Does race affect semen parameters in men?
Race or ethnicity does not appear to contribute to abnormal semen parameters in men undergoing semen analysis (SA) after controlling for body mass index (BMI), insurance status, and neighbourhood income, according to a study.
A team of investigators performed a retrospective review of 2,750 men who underwent SA for fertility evaluation at an integrated academic healthcare system from 2002 to 2021. Men who had a diagnosis of Klinefelter’s syndrome, history of varicocele, prior testicular surgery, prior history of chemotherapy or radiation for cancer, or prior testosterone-modulating medication use were excluded.

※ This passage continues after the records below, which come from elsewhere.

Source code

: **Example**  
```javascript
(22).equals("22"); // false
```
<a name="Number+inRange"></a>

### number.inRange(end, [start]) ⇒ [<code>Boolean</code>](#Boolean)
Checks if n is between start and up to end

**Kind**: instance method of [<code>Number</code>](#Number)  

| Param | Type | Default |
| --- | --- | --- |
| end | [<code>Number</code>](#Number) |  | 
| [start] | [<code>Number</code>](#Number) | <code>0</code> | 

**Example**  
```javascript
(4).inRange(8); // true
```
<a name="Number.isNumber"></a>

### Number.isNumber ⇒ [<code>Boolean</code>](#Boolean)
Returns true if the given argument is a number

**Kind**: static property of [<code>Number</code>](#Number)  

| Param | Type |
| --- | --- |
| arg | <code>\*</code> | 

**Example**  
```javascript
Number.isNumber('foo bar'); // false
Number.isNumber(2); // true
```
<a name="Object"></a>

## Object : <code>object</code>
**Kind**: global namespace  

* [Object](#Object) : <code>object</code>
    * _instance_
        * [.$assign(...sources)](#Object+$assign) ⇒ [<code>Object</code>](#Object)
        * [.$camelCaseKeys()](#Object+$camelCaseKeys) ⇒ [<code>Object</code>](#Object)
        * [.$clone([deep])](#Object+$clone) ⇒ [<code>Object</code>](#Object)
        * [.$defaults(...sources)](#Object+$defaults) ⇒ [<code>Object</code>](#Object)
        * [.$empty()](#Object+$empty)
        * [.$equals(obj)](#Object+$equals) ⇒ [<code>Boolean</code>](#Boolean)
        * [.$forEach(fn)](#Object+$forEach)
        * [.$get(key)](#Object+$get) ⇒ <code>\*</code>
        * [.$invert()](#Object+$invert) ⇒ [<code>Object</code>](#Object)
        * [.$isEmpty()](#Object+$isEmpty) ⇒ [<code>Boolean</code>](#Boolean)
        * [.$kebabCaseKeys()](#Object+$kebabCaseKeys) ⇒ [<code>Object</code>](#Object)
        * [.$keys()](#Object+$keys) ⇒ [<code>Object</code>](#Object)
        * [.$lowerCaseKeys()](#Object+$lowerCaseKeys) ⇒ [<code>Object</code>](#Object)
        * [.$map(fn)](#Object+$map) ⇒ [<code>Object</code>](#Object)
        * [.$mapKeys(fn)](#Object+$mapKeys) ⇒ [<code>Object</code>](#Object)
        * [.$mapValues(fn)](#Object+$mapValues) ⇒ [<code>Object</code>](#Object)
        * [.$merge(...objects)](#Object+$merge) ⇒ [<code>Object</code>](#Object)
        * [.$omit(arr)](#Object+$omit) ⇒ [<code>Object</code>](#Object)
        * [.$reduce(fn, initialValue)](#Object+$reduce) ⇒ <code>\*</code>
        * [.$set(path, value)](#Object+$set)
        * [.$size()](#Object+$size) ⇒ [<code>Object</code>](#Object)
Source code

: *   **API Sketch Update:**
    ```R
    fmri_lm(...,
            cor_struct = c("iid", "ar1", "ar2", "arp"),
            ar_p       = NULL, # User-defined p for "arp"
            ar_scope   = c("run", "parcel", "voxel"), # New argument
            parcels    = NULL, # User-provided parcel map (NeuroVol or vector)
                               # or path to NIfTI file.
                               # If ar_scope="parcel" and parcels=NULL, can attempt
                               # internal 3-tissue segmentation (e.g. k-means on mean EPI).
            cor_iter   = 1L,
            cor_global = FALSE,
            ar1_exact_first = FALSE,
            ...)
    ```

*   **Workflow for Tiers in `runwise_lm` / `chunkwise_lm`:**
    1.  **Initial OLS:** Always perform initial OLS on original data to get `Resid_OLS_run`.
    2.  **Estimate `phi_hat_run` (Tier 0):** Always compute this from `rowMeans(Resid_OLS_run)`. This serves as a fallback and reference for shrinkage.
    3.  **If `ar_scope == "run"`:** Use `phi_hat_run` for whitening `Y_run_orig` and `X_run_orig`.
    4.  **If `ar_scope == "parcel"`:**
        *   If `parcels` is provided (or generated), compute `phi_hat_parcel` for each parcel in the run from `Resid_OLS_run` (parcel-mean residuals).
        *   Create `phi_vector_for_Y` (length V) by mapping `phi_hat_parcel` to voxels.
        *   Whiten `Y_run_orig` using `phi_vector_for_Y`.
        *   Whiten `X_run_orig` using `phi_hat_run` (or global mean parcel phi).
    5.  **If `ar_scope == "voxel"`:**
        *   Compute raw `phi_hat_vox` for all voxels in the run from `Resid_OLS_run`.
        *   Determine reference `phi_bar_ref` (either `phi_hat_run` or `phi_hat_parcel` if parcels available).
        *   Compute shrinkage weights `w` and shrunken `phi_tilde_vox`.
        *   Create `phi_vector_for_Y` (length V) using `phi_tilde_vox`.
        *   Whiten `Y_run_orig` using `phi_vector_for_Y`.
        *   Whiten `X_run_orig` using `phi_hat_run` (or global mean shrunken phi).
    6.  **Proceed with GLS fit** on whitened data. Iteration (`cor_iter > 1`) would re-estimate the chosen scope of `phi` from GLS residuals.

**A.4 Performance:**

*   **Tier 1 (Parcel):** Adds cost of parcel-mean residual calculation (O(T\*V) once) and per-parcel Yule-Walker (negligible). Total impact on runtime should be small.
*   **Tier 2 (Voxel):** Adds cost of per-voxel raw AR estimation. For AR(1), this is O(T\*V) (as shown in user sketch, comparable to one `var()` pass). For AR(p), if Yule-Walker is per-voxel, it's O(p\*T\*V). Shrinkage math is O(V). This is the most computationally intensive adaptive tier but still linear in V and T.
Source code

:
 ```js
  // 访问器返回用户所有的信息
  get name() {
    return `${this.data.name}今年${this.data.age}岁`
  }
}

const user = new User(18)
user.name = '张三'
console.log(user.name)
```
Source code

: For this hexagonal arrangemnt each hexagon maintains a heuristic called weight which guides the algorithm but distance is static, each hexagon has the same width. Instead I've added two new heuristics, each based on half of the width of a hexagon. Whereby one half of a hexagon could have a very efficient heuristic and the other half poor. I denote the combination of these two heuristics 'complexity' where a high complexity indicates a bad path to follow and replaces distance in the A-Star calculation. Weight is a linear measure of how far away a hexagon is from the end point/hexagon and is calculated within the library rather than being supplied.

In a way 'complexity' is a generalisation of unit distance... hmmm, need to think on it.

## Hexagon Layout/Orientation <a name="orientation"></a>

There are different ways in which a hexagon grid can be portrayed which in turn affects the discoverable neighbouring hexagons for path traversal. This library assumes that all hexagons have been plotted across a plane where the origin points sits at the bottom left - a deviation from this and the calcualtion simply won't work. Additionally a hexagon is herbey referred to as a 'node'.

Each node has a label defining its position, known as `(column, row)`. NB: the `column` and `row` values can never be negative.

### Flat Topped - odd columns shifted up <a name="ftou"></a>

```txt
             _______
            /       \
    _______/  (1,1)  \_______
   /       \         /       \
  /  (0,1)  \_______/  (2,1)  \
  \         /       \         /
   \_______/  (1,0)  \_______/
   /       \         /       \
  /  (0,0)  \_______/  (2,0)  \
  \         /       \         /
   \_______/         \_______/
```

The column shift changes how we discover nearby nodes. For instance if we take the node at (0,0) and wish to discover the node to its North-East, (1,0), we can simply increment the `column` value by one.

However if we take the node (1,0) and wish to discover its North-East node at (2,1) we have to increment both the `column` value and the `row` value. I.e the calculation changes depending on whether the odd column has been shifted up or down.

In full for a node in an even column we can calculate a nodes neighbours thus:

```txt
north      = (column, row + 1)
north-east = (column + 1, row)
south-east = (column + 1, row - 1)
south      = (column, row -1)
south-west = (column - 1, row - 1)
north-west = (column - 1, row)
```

Categorical and continuous variables across self-reported racial groups were analysed using Chi-square and Kruskal-Wallis tests, respectively. The investigators also assessed the association between race and abnormal semen parameters according to the WHO 2010 criteria using logistic regression, controlling for potential confounders.
Of the men that met the inclusion criteria, 2,037 (74.1 percent) identified themselves as White Non-Hispanic, 207 (7.5 percent) as Black Non-Hispanic, 245 (8.9 percent) as Hispanic, and 261 (9.5 percent) as Asian. Participants had a median age of 35 years. Moreover, Black men had an older median age (37 years; p=0.002) than other groups at the time of index SA.
Black men also showed a higher likelihood of abnormal sperm concentration (odds ratio [OR], 1.46, 95 percent confidence interval [CI], 1.06‒2.02; p=0.02) and abnormal total motile sperm count (OR, 1.65, 95 percent CI, 1.21‒2.25; p=0.001) than other men after adjusting for age alone.
However, the association between race and abnormal semen parameters was not significant after adjusting for BMI, insurance status, and neighbourhood income as covariates.